**Given exercise 1:** List every example of a modern embedded or mobile computing device that the article on security policies in SoCs names.
**Given exercise 2:** Transcribe the passage of the article on security policies in SoCs, starting at "Security Policies in SOCS" and ending at "security, and validation.".
**Given exercise 3:**
Answer each question from the article on security policies in SoCs, one answer per line and marked like its question.
(a) What is the implementation of security policies in an SoC design often referred to as?
(b) Which two kinds of intimate physiological information does the article mention?
(c) What two results of malicious or unauthorized access to secure assets does the article name?
Excerpted passage start
Security Policies in SOCS

Ninadaekbote
Security Risks In Systems-On-Chip (SOCs)
5 min readApr 29, 2021

Modern SoC designs contain a large number of sensitive objects that must be protected from unauthorized access. Mechanisms which control the access to such assets are governed by complex security policies. The security policies affect multiple design blocks and may involve subtle interactions among hardware, firmware, OS kernel, and applications. The implementation of security policies in an SoC design, often referred to as its security architecture, is a part of coordinating design components distributed across the different devices. Design of security architectures involves a complex interplay of requirements from functionality, power, security, and validation.

Need of Security Policy

Modern embedded and mobile computing devices, e.g., smartphones, tablets, wearables, implants, smart sensors, etc. are increasingly getting used in a large number of personalized activities, including shopping, banking, providing driving directions, and tracking health and wellness conditions. Consequently, these devices have access to significant sensitive, personal data including our bank and credit card information, email contacts, browsing history, location, even intimate physiological information such as heart-rates and sleep patterns. In addition to personalized end-user information, these devices contain highly confidential collateral from architecture, design, and manufacturing, such as cryptographic and digital rights management (DRM) keys, programmable fuses, on-chip debug instrumentation, defeature bits, etc. Malicious or unauthorized access to secure assets in a computing device can result in identity thefts, leakage of company trade secrets.
Excerpted passage end
Provided information start
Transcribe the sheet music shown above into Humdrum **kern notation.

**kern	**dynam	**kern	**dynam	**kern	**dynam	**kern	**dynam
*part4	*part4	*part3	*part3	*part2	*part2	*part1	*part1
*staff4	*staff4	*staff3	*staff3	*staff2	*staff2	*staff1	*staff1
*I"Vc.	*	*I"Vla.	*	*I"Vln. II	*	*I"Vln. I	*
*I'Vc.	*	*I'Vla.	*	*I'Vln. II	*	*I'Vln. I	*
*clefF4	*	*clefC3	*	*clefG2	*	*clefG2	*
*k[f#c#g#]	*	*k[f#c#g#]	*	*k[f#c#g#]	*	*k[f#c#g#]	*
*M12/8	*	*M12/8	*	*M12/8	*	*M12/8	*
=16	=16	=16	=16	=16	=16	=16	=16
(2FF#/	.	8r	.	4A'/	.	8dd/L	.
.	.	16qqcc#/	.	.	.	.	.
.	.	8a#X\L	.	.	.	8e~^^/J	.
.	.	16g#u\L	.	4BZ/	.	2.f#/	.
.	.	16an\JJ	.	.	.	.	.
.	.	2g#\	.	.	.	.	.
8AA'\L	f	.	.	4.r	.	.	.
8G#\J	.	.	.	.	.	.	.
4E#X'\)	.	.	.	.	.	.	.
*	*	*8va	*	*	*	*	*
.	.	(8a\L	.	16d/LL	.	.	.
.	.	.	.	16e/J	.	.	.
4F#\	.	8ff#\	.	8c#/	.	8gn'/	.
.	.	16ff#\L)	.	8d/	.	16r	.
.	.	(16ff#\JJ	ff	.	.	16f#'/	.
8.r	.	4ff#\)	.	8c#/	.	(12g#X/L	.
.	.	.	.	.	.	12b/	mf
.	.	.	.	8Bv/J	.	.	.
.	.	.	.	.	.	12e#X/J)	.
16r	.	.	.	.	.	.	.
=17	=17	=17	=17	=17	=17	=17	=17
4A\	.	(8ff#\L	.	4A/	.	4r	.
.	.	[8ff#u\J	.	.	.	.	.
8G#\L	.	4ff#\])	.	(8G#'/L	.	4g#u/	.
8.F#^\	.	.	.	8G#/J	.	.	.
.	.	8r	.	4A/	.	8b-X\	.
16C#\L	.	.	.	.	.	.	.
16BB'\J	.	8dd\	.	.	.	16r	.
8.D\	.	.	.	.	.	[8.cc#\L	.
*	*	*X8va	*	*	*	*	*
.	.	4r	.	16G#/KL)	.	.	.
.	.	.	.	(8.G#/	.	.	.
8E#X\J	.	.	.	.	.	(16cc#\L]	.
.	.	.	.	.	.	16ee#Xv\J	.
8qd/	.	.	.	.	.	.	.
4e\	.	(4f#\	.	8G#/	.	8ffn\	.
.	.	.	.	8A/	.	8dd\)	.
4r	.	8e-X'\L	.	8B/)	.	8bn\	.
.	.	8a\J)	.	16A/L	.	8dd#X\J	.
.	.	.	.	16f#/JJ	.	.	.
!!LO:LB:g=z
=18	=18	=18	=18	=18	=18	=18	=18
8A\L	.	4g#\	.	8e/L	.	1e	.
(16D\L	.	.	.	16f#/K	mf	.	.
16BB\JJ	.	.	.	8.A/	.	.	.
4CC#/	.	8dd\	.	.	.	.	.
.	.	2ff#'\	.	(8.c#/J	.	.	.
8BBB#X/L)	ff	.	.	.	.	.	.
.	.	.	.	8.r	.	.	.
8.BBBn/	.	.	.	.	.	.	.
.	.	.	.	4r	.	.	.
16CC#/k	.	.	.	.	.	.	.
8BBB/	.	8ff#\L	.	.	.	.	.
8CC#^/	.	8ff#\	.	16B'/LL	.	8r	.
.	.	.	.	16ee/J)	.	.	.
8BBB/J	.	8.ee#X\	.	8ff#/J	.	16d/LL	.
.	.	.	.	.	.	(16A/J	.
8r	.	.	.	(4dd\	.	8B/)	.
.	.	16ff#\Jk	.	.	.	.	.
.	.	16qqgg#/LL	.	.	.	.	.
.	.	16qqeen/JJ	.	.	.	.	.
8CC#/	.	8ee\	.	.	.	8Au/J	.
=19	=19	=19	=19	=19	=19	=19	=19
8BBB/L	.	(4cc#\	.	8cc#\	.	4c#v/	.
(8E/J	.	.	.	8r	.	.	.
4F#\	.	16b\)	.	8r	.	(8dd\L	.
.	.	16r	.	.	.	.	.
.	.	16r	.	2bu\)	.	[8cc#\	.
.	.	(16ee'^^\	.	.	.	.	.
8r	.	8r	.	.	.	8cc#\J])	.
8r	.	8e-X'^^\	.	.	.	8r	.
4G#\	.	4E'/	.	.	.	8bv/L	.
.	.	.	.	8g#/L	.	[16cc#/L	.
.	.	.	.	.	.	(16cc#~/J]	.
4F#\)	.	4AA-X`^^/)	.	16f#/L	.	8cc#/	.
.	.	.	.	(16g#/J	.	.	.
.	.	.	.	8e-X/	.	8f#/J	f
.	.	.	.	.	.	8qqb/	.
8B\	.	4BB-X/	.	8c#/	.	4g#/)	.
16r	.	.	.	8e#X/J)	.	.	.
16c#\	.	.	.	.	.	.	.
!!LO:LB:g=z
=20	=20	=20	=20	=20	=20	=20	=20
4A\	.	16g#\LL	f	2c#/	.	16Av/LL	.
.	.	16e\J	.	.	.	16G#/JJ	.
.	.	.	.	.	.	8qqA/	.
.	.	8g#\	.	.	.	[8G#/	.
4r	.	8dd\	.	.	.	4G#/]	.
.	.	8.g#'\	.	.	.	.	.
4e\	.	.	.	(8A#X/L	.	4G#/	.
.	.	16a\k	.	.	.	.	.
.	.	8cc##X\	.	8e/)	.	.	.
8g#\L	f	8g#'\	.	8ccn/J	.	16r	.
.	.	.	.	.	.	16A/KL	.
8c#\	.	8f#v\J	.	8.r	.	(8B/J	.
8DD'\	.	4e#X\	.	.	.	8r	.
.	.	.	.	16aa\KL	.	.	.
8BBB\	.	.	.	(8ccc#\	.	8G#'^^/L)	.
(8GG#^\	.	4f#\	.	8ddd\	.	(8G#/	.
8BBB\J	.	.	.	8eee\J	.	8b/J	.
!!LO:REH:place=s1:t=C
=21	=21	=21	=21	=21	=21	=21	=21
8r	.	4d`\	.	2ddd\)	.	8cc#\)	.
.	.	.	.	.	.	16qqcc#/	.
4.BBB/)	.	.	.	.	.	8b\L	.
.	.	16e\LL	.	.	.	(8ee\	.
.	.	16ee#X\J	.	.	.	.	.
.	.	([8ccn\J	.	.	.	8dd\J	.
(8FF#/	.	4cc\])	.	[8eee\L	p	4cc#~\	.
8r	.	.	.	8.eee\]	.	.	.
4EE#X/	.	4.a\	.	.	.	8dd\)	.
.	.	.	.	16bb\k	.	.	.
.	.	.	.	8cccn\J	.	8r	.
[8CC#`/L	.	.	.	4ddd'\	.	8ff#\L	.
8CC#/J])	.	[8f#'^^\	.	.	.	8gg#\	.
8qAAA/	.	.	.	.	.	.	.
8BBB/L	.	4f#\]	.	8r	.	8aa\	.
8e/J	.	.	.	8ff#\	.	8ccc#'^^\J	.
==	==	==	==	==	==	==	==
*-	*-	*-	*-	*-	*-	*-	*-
Provided information end
**Answer 1:**
- Smartphones
- Tablets
- Wearables
- Implants
- Smart sensors

**Answer 2:**
Security Policies in SOCS

Ninadaekbote
Security Risks In Systems-On-Chip (SOCs)
5 min readApr 29, 2021

Modern SoC designs contain a large number of sensitive objects that must be protected from unauthorized access. Mechanisms which control the access to such assets are governed by complex security policies. The security policies affect multiple design blocks and may involve subtle interactions among hardware, firmware, OS kernel, and applications. The implementation of security policies in an SoC design, often referred to as its security architecture, is a part of coordinating design components distributed across the different devices. Design of security architectures involves a complex interplay of requirements from functionality, power, security, and validation.

**Answer 3:**
(a) Its security architecture.
(b) Heart-rates and sleep patterns.
(c) Identity thefts and leakage of company trade secrets.